While it doesn’t have the flashiness of a single, large supercomputer, HTC’s impressiveness lies in its adaptability across disparate sources of computing capacity and across domains of science, he says. Bockelman adds, “With HTC we are constantly thinking, how can we maximize the use and scale? How can we make this more approachable to a wide range of scientists?”

One secret to the CHTC’s impact on the campus has little to do with technology, and everything to do with training and personalized consulting for researchers. Lauren Michael, a co-investigator of PATh, has been a research computing facilitator for CHTC since 2013, and her goal is to get scientists — most of whom have only used a single laptop or desktop — comfortable with adapting HTC to the computing needs of their research.

The CHTC team works with hundreds of scientists annually on an unlimited range of challenges.

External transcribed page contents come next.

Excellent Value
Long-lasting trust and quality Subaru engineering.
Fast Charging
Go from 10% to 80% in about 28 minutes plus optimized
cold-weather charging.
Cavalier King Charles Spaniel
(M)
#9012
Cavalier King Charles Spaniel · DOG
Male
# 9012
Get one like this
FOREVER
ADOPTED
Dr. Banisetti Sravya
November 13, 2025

Current projects include developing methods to measure brain connectivity during surgery; predict fuel cell behavior at nuclear facilities; and imaging the internal structure of the Great Pyramid of Giza.

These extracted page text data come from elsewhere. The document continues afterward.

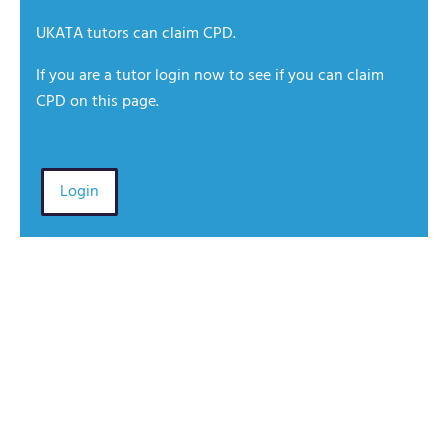
UKATA tutors can claim CPD.
If you are a tutor login now to see if you can claim
CPD on this page.
Login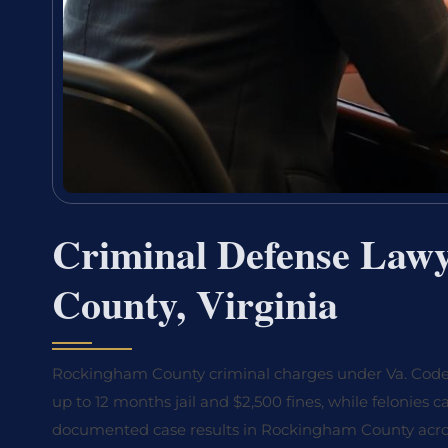
Criminal Defense Law
County, Virginia
Rockingham County criminal charges under Va. Code Ti
up to 12 months jail and $2,500 fines, while felonies 
documented case results in Rockingham County across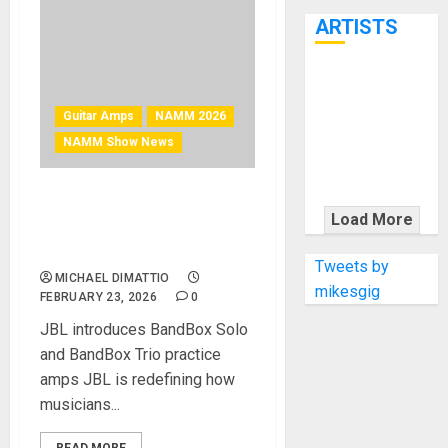
7th
ARTISTS
KRAMER
CELEBRATES
Guitar Amps
NAMM 2026
50 YEARS OF
NAMM Show News
ROCK
INNOVATION
NAMM 2026 News – JBL
WITH
Load More
BandBox: A brand new, AI-
THE MALINA
powered amp and speaker
MOYE PACER
Tweets by
MICHAEL DIMATTIO
DELUXE
mikesgig
FEBRUARY 23, 2026
0
JBL introduces BandBox Solo
and BandBox Trio practice
amps JBL is redefining how
musicians...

PATh will continue to advance these facilitation techniques and will bring them to additional campuses. “PATh exposes our methodologies to campuses across the nation. This includes campuses that have been under-resourced and under-represented in the national computing ecosystem and are therefore primed to benefit from advanced throughput computing capabilities,” she says.

Livny notes that the PATh project is funded as part of NSF’s computational ecosystem. PATh federates resources at the campus level, including more than 30 campus clusters funded in the last two years by NSF’s Campus Cyberinfrastructure program, which helps campuses build core capabilities in research computing. In turn, the campuses are required to make some portion of their computing capacity available for external users. Most campuses do so via the OSG, which aggregates computing capacity from sites across the world. PATh helps to support the core technologies and services offered by the OSG.

In addition to the technical contributions of Bockelman and his group, the Morgridge Institute will provide a professional and physical home for the project management team. “Effective project management is critical to the success of the PATh project given its scope, broad goals and different moving parts,” says Livny. “NSF gave us a mandate and the means to move in a new direction that includes community-building and workforce development so that more and more researchers and campuses will benefit from distributed high throughput computing.”